▶ _Job item A_: Please convert the saved data rows into a Markdown table with the columns No. and Line. Give one numbered row per line, skip blank lines, and leave the pictures out.

▶ _Document segment_:

• • • •

This scenario illustrates how Indigenous knowledge(s) are repeatedly marginalised and considered less credible than Western knowledge(s), which are often mistakenly equated with empirical and factual evidence. This marginalisation is not just an oversight; it has severe and far-reaching implications. Indigenous women, girls, and Two-Spirit individuals continue to disappear and die, while their stories and the wisdom of their communities are sidelined.
Beyond the material exploitation of Indigenous lands and labour, as discussed by Karl Marx and Dene scholar Glen Coulthard in the concept of ‘primitive accumulation,’ settler-colonialism perpetuates itself through the erasure of Indigenous knowledge(s) and epistemologies. This ongoing suppression transforms Indigenous narratives and wisdom into silenced folklore. While the colonial narrative has evolved—from theological justifications to those claiming scientific objectivity guided by social Darwinism—the core logics remain the same: to uphold settler, material interests at the expense of Indigenous cultures.

• • • •

▶ _Job item B_: Repeat the passage on Indigenous knowledge in full, word for word.

▶ _Saved data entries_:
• • • •

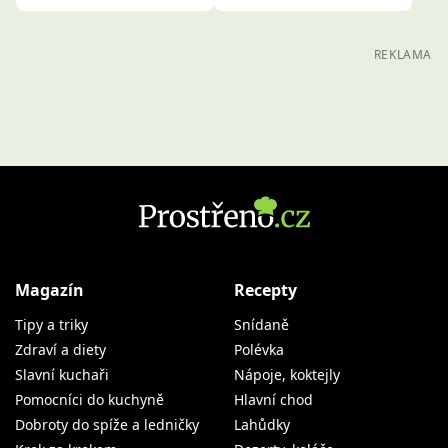
REKLAMA
Magazín
Recepty
Tipy a triky
Snídaně
Zdraví a diety
Polévka
Slavní kuchaři
Nápoje, koktejly
Pomocníci do kuchyně
Hlavní chod
Dobroty do spíže a ledničky
Lahůdky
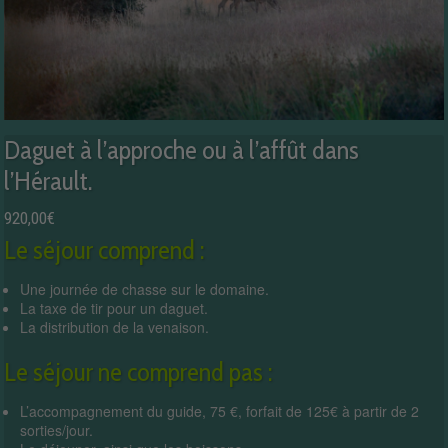
Daguet à l’approche ou à l’affût dans
l’Hérault.
920,00
€
Le séjour comprend :
Une journée de chasse sur le domaine.
La taxe de tir pour un daguet.
La distribution de la venaison.
Le séjour ne comprend pas :
L’accompagnement du guide, 75 €, forfait de 125€ à partir de 2
sorties/jour.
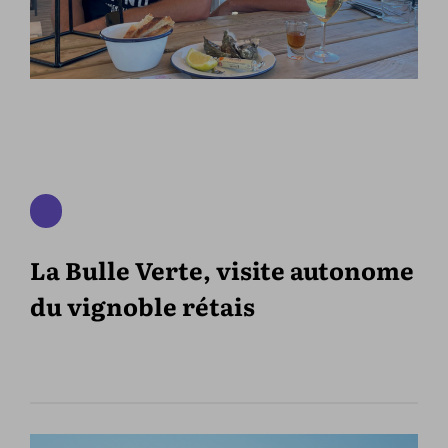
La Bulle Verte, visite autonome
du vignoble rétais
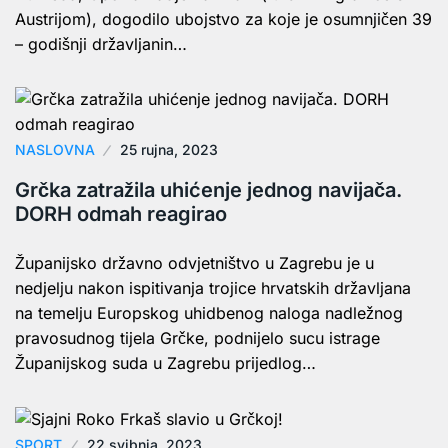
Austrijom), dogodilo ubojstvo za koje je osumnjičen 39
– godišnji državljanin…
NASLOVNA
25 rujna, 2023
Grčka zatražila uhićenje jednog navijača.
DORH odmah reagirao
Županijsko državno odvjetništvo u Zagrebu je u
nedjelju nakon ispitivanja trojice hrvatskih državljana
na temelju Europskog uhidbenog naloga nadležnog
pravosudnog tijela Grčke, podnijelo sucu istrage
Županijskog suda u Zagrebu prijedlog…
SPORT
22 svibnja, 2023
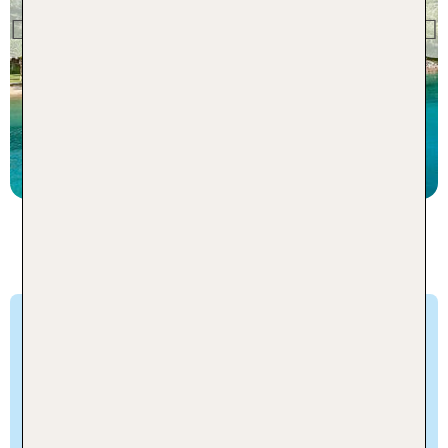
Grecotel Daphnila Bay
Previous
78 % Weiterempfehlung
statt
7 Nächte, AI, DZ
1423 €
p.P. ab 991 €
ALL-IN LIFESTYLE RESORTS -
Glücklicher Familienlebensstil
Resorts im Village-Stil direkt am Naturstrand, für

• • • •

▶ _Expected answer A_:
| No. | Line |
|---|---|
| 1 | REKLAMA |
| 2 | Magazín |
| 3 | Recepty |
| 4 | Tipy a triky |
| 5 | Snídaně |
| 6 | Zdraví a diety |
| 7 | Polévka |
| 8 | Slavní kuchaři |
| 9 | Nápoje, koktejly |
| 10 | Pomocníci do kuchyně |
| 11 | Hlavní chod |
| 12 | Dobroty do spíže a ledničky |
| 13 | Lahůdky |
| 14 | Daguet à l’approche ou à l’affût dans |
| 15 | l’Hérault. |
| 16 | 920,00 |
| 17 | € |
| 18 | Le séjour comprend : |
| 19 | Une journée de chasse sur le domaine. |
| 20 | La taxe de tir pour un daguet. |
| 21 | La distribution de la venaison. |
| 22 | Le séjour ne comprend pas : |
| 23 | L’accompagnement du guide, 75 €, forfait de 125€ à partir de 2 |
| 24 | sorties/jour. |
| 25 | La Bulle Verte, visite autonome |
| 26 | du vignoble rétais |
| 27 | Austrijom), dogodilo ubojstvo za koje je osumnjičen 39 |
| 28 | – godišnji državljanin… |
| 29 | NASLOVNA |
| 30 | 25 rujna, 2023 |
| 31 | Grčka zatražila uhićenje jednog navijača. |
| 32 | DORH odmah reagirao |
| 33 | Županijsko državno odvjetništvo u Zagrebu je u |
| 34 | nedjelju nakon ispitivanja trojice hrvatskih državljana |
| 35 | na temelju Europskog uhidbenog naloga nadležnog |
| 36 | pravosudnog tijela Grčke, podnijelo sucu istrage |
| 37 | Županijskog suda u Zagrebu prijedlog… |
| 38 | SPORT |
| 39 | 22 svibnja, 2023 |
| 40 | Grecotel Daphnila Bay |
| 41 | Previous |
| 42 | 78 % Weiterempfehlung |
| 43 | statt |
| 44 | 7 Nächte, AI, DZ |
| 45 | 1423 € |
| 46 | p.P. ab 991 € |
| 47 | ALL-IN LIFESTYLE RESORTS - |
| 48 | Glücklicher Familienlebensstil |
| 49 | Resorts im Village-Stil direkt am Naturstrand, für |

▶ _Expected answer B_:
This scenario illustrates how Indigenous knowledge(s) are repeatedly marginalised and considered less credible than Western knowledge(s), which are often mistakenly equated with empirical and factual evidence. This marginalisation is not just an oversight; it has severe and far-reaching implications. Indigenous women, girls, and Two-Spirit individuals continue to disappear and die, while their stories and the wisdom of their communities are sidelined.
Beyond the material exploitation of Indigenous lands and labour, as discussed by Karl Marx and Dene scholar Glen Coulthard in the concept of ‘primitive accumulation,’ settler-colonialism perpetuates itself through the erasure of Indigenous knowledge(s) and epistemologies. This ongoing suppression transforms Indigenous narratives and wisdom into silenced folklore. While the colonial narrative has evolved—from theological justifications to those claiming scientific objectivity guided by social Darwinism—the core logics remain the same: to uphold settler, material interests at the expense of Indigenous cultures.